* _DIRECTIVE_: Please count how many lines of the material below contain the word "Samoa", treating case as significant, and give only that number.

* _GIVEN RECORDS_:
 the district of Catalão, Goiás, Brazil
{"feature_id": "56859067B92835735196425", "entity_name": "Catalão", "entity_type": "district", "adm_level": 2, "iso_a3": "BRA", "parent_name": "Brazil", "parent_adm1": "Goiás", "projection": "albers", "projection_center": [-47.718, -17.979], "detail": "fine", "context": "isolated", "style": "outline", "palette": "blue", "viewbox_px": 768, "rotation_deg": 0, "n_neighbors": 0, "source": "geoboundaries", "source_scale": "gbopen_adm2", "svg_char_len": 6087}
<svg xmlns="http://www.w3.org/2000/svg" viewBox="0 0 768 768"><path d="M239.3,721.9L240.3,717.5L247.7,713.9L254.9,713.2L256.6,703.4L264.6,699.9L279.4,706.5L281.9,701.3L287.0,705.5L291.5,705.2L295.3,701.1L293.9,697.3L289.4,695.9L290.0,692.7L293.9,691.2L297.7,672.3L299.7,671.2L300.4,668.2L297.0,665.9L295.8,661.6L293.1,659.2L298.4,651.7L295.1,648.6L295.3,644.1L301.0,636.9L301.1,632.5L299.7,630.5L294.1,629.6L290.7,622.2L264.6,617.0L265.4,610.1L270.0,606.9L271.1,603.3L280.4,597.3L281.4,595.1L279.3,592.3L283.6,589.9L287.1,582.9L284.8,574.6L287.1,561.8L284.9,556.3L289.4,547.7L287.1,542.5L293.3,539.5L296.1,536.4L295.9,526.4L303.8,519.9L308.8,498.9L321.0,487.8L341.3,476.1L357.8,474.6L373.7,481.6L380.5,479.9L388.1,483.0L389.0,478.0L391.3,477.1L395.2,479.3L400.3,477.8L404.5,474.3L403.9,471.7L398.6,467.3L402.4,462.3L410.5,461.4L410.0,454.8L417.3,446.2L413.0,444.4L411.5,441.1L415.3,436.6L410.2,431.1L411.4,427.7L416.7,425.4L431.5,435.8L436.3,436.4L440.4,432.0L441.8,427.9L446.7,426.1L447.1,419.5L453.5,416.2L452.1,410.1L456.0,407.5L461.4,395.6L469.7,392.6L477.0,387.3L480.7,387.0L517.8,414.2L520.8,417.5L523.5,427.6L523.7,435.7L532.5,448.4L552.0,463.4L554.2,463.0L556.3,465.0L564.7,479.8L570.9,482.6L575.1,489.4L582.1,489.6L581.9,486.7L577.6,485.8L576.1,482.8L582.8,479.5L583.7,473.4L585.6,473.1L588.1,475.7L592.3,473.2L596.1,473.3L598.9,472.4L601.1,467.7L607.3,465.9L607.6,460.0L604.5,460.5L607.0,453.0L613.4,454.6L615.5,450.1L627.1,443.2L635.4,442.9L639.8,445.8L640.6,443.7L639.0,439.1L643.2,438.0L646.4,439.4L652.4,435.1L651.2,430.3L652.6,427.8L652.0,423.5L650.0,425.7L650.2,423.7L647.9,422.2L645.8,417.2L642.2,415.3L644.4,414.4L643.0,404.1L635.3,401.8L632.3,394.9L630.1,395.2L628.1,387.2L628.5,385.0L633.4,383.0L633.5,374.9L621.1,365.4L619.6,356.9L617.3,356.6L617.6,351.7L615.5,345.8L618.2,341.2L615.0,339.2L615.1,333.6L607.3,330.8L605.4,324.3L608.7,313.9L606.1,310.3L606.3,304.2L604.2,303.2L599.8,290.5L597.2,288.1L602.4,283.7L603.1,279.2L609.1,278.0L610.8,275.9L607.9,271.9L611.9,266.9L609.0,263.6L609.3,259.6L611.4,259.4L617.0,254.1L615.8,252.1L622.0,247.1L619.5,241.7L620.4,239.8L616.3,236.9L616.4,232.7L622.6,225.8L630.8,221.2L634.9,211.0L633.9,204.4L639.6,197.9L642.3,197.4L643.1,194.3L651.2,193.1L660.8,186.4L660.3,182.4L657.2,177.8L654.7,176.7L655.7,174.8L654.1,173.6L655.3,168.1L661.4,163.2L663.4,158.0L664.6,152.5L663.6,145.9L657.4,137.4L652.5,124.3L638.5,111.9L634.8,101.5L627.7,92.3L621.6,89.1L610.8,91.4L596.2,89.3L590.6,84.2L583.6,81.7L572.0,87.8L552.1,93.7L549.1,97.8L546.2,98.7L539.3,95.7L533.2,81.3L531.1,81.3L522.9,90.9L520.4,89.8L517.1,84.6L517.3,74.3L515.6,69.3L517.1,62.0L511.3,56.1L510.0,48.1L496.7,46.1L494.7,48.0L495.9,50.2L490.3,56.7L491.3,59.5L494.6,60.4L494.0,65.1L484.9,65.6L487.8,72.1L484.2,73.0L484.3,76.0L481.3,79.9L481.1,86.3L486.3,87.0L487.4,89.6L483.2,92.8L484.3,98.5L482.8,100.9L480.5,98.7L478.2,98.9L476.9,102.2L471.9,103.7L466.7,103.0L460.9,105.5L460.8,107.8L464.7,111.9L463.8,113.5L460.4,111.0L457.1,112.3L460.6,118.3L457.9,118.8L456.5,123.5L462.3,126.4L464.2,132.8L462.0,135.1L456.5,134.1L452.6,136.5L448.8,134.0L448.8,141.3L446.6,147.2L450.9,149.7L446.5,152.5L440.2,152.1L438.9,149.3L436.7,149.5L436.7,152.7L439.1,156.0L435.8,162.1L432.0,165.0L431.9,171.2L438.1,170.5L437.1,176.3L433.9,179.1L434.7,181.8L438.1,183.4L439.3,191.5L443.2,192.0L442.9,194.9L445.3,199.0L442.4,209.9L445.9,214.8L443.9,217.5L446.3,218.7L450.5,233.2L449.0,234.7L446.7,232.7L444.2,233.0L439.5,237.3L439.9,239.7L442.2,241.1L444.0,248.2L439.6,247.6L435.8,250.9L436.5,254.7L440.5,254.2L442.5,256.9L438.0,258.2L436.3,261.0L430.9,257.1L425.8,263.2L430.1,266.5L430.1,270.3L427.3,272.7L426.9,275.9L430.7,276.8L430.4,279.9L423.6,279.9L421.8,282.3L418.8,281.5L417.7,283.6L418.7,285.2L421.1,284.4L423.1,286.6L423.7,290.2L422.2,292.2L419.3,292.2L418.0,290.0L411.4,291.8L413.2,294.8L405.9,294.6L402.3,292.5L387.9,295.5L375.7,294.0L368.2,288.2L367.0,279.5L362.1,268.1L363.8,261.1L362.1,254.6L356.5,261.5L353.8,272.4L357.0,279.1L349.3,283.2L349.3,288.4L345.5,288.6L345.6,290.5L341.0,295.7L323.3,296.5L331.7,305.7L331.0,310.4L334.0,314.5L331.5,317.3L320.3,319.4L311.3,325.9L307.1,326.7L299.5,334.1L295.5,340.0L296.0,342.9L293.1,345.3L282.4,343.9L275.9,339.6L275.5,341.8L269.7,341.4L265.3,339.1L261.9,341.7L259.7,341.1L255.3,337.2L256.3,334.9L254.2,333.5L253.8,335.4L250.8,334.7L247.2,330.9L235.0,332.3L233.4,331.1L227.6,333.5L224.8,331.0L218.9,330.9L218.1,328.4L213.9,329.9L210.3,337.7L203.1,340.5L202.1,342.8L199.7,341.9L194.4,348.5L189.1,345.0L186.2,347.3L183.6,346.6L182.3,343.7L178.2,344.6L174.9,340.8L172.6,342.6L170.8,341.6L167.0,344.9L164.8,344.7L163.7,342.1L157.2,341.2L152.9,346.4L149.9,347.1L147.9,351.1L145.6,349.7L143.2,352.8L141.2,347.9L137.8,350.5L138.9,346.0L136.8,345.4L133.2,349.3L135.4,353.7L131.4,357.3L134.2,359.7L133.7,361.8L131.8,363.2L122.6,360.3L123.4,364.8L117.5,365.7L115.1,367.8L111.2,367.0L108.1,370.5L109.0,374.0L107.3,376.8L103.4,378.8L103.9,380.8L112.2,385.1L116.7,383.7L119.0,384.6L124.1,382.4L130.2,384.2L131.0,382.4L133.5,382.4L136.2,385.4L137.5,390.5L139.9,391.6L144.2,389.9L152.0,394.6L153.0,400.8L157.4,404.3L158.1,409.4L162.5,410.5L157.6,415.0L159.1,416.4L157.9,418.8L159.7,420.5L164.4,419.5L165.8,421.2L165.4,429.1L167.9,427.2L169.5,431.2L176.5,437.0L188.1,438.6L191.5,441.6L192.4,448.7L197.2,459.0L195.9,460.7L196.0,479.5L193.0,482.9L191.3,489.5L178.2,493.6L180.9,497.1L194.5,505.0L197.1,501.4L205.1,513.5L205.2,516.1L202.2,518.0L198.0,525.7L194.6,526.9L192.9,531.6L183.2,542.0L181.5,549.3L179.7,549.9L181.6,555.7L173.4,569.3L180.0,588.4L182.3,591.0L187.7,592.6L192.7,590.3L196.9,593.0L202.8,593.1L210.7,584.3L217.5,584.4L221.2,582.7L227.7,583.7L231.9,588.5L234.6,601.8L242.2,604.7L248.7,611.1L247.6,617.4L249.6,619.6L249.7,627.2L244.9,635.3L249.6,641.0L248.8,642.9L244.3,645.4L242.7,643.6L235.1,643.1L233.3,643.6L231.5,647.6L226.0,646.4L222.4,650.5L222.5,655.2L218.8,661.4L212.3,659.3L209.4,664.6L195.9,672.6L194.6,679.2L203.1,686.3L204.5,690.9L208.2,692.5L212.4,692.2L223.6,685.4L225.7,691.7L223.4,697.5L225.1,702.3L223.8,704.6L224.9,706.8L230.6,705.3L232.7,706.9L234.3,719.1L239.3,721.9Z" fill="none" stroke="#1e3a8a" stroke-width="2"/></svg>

...

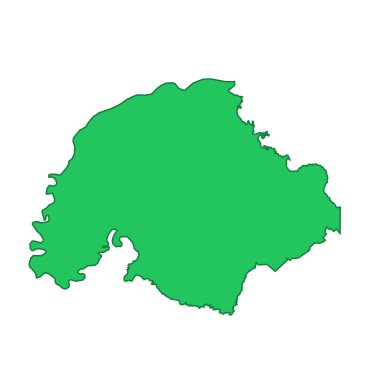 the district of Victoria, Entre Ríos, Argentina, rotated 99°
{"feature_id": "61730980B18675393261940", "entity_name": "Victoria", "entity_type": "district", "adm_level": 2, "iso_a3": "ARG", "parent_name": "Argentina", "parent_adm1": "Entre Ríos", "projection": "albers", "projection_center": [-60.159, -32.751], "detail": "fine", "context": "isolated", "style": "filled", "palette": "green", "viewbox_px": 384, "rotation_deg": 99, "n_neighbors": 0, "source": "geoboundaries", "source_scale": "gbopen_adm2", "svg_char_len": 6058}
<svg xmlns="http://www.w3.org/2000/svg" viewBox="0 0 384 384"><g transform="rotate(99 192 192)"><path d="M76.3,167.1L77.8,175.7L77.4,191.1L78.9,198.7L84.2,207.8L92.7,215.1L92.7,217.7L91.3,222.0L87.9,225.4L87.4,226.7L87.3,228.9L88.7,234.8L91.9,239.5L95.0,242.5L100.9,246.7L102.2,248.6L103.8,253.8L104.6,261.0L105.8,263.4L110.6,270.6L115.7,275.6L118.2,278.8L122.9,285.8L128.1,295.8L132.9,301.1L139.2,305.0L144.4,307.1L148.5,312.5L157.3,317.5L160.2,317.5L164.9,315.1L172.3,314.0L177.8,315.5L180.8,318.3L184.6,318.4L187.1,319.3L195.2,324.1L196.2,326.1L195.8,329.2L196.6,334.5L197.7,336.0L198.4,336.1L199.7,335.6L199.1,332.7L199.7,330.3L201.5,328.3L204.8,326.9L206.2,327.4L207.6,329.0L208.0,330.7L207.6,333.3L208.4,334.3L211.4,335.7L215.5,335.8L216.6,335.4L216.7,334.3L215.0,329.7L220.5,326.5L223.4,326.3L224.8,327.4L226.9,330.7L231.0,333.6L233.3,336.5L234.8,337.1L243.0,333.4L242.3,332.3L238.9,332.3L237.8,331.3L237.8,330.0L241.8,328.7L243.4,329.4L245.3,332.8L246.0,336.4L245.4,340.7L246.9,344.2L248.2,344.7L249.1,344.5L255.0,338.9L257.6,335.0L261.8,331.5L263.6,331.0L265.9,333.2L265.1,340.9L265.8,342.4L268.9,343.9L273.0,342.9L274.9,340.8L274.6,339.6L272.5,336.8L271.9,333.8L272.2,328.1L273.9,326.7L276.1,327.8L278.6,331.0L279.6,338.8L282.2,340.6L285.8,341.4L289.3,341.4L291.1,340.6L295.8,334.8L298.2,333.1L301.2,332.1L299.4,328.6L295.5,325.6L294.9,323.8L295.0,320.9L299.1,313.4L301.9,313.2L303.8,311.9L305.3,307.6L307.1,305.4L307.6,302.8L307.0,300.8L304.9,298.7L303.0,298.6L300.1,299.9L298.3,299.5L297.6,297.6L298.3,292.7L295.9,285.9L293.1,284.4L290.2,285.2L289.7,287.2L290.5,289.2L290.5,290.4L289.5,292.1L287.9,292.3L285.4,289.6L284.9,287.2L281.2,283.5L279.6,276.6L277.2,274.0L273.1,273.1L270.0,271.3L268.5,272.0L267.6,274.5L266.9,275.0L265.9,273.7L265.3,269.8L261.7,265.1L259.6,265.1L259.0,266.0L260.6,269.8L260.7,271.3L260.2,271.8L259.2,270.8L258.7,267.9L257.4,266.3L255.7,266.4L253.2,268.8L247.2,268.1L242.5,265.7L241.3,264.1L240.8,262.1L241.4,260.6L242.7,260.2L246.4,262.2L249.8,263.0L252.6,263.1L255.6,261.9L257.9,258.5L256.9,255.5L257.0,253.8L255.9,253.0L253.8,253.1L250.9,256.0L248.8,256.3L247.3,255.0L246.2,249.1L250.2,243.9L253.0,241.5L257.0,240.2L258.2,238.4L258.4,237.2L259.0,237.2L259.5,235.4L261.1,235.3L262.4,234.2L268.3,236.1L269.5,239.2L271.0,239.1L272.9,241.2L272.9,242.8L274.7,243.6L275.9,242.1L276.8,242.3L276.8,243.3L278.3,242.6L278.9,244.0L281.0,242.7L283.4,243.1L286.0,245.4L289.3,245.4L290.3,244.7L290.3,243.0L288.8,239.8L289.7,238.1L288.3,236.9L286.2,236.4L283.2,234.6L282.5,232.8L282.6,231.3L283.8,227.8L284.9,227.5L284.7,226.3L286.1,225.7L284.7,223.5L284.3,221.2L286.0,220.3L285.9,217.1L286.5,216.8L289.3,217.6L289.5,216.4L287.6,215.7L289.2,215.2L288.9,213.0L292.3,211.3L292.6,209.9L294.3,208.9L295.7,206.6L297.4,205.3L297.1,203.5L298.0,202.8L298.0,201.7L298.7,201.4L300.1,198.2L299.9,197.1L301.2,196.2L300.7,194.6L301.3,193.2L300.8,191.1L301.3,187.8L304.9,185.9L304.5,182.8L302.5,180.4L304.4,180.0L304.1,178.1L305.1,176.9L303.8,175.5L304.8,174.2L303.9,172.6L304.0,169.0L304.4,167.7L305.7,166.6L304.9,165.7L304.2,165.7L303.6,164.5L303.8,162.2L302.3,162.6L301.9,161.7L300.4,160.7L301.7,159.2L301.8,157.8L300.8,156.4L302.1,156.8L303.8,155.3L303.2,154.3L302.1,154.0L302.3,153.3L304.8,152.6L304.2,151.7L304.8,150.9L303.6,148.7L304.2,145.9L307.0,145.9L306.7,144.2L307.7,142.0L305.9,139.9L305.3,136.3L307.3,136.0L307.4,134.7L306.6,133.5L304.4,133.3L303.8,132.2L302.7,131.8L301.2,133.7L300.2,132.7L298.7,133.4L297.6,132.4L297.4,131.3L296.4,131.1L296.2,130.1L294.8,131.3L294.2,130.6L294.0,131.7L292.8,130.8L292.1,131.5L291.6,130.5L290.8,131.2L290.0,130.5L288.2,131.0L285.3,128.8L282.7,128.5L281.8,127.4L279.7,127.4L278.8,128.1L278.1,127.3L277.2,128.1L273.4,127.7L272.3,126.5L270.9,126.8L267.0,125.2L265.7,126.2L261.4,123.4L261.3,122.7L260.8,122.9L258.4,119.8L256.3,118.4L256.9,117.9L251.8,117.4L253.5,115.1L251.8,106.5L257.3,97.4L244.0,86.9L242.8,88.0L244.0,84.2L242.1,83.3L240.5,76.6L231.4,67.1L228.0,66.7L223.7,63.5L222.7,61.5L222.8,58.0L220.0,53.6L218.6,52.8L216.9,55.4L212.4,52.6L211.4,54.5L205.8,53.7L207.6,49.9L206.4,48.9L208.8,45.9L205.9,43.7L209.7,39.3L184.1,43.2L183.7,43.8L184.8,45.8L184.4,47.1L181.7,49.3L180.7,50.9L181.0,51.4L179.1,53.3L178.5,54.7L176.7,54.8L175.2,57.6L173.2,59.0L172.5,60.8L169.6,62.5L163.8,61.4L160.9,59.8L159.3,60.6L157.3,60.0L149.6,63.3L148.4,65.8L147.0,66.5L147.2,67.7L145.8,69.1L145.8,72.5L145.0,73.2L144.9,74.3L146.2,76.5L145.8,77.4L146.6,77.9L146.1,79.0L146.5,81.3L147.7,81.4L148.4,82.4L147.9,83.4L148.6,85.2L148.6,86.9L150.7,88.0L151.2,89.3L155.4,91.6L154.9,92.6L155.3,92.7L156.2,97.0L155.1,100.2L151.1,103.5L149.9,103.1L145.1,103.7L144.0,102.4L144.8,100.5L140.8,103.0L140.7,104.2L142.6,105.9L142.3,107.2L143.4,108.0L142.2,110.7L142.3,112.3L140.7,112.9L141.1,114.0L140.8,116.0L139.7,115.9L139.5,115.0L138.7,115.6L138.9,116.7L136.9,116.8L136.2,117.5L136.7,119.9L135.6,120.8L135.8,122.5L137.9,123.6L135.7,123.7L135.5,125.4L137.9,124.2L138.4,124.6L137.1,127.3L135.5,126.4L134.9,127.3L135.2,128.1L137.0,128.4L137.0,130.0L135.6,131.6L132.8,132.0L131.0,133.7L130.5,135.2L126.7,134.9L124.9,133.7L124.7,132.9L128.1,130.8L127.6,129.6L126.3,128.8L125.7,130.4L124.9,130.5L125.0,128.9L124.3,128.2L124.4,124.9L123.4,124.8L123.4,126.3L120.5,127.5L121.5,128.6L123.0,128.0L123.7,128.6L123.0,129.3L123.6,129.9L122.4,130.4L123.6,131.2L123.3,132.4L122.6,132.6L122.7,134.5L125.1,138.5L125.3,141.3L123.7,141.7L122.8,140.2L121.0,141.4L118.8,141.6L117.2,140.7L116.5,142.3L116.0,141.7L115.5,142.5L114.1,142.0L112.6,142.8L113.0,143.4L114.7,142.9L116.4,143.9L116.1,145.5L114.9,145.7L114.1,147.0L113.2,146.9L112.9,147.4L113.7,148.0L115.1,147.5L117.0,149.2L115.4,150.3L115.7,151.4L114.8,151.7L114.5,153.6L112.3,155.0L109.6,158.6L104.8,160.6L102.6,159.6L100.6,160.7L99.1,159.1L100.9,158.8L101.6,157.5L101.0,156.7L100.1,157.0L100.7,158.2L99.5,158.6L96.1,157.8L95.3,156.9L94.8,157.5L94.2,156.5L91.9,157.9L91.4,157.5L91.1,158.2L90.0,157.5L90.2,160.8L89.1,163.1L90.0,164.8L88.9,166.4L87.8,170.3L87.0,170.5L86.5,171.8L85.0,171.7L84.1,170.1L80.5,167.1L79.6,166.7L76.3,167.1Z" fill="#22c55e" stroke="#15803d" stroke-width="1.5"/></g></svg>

---

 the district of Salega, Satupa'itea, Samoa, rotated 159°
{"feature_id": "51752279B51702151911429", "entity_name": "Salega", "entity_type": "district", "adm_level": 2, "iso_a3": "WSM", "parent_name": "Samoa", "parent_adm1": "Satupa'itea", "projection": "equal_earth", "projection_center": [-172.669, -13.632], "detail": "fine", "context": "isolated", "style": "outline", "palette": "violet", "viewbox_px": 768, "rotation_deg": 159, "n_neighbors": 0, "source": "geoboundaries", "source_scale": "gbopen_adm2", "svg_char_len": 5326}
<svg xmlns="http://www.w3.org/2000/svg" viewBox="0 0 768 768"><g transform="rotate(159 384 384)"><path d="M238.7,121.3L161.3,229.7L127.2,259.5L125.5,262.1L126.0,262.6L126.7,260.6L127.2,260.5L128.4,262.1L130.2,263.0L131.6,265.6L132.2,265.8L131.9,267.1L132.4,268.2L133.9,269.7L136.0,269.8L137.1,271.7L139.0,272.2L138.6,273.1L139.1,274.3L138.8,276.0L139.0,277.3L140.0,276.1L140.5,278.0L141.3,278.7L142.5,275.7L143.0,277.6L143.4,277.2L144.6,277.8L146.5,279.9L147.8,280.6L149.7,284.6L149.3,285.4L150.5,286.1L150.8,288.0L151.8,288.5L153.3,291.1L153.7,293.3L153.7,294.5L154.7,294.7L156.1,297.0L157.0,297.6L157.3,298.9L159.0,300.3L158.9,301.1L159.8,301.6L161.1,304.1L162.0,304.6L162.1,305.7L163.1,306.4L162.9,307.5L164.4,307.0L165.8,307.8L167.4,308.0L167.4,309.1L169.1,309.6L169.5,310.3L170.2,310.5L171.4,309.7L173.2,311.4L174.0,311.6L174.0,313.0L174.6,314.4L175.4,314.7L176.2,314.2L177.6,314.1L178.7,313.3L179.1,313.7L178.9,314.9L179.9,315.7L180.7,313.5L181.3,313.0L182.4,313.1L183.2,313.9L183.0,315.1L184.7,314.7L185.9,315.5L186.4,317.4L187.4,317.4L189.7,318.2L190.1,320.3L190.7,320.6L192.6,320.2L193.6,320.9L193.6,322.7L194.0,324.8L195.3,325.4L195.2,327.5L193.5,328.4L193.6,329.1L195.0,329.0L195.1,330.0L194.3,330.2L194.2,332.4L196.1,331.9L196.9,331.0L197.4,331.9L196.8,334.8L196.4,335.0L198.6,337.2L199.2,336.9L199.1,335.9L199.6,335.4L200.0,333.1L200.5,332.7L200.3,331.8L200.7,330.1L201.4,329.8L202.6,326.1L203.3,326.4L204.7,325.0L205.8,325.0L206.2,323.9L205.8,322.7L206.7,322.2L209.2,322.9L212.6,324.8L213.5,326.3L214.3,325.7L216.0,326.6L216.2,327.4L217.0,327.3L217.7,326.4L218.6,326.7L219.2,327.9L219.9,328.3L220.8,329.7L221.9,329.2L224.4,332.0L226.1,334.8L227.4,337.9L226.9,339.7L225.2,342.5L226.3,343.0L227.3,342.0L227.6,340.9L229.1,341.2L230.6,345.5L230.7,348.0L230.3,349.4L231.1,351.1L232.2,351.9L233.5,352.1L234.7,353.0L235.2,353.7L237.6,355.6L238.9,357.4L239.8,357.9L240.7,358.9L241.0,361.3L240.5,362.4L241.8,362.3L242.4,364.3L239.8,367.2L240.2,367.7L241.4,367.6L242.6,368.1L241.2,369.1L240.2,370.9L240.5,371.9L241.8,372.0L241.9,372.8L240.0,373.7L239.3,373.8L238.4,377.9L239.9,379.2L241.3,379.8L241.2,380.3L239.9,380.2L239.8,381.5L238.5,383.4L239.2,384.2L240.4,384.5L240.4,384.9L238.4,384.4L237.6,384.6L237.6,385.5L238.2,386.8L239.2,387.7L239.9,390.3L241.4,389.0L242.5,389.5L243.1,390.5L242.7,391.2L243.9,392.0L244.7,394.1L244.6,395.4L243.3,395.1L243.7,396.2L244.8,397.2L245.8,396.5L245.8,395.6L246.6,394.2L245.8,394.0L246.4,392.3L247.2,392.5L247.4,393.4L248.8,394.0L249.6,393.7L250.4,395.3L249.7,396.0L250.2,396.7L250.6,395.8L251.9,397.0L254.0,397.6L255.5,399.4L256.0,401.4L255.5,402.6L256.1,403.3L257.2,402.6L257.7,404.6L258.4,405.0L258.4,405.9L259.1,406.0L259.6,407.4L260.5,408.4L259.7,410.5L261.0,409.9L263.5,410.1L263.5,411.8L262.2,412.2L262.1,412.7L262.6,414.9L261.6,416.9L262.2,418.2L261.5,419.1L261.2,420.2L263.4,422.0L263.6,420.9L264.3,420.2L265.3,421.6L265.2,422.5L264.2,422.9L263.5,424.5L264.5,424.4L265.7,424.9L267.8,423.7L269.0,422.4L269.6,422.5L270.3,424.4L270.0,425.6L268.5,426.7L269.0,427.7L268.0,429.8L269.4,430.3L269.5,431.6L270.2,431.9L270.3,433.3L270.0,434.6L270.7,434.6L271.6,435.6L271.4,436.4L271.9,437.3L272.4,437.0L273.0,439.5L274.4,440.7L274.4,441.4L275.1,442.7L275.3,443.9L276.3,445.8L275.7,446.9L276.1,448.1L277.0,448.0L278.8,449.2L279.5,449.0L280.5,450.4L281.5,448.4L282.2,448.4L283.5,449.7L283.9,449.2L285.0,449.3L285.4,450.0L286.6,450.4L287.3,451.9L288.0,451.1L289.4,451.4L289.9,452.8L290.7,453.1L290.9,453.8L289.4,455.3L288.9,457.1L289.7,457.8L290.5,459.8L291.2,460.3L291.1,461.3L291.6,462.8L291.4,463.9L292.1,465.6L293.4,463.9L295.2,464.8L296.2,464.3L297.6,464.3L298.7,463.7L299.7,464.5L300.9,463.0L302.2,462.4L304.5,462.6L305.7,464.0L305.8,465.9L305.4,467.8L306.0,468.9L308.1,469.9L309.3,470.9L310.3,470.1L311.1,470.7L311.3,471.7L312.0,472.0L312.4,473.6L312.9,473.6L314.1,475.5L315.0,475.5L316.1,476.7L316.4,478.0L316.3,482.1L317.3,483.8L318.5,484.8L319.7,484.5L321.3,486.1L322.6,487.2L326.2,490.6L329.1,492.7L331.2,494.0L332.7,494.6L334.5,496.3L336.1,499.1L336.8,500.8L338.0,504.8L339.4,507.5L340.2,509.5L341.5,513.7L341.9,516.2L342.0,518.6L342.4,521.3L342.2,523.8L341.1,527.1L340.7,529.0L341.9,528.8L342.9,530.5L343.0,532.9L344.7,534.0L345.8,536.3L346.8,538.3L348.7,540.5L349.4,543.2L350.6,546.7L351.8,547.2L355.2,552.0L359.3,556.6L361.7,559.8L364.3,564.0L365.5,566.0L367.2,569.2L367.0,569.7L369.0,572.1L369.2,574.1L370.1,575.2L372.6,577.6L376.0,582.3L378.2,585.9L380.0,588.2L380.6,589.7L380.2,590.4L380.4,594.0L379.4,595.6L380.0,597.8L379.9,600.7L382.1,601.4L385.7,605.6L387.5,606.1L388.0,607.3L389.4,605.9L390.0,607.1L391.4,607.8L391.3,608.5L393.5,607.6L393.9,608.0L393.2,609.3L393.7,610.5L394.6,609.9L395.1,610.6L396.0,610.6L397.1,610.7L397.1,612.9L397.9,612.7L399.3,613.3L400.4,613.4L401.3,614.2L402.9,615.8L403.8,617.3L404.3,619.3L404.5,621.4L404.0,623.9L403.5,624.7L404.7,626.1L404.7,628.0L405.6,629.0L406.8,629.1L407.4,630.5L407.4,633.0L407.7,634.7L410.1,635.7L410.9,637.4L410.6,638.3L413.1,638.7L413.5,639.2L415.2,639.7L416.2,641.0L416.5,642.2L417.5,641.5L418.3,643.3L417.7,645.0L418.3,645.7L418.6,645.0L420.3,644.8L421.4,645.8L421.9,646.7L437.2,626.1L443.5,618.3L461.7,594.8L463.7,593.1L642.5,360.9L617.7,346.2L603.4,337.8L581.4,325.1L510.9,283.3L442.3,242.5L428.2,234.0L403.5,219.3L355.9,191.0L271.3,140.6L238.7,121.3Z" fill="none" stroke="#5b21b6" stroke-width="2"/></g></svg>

* _THE COMPLETED TASK_: 2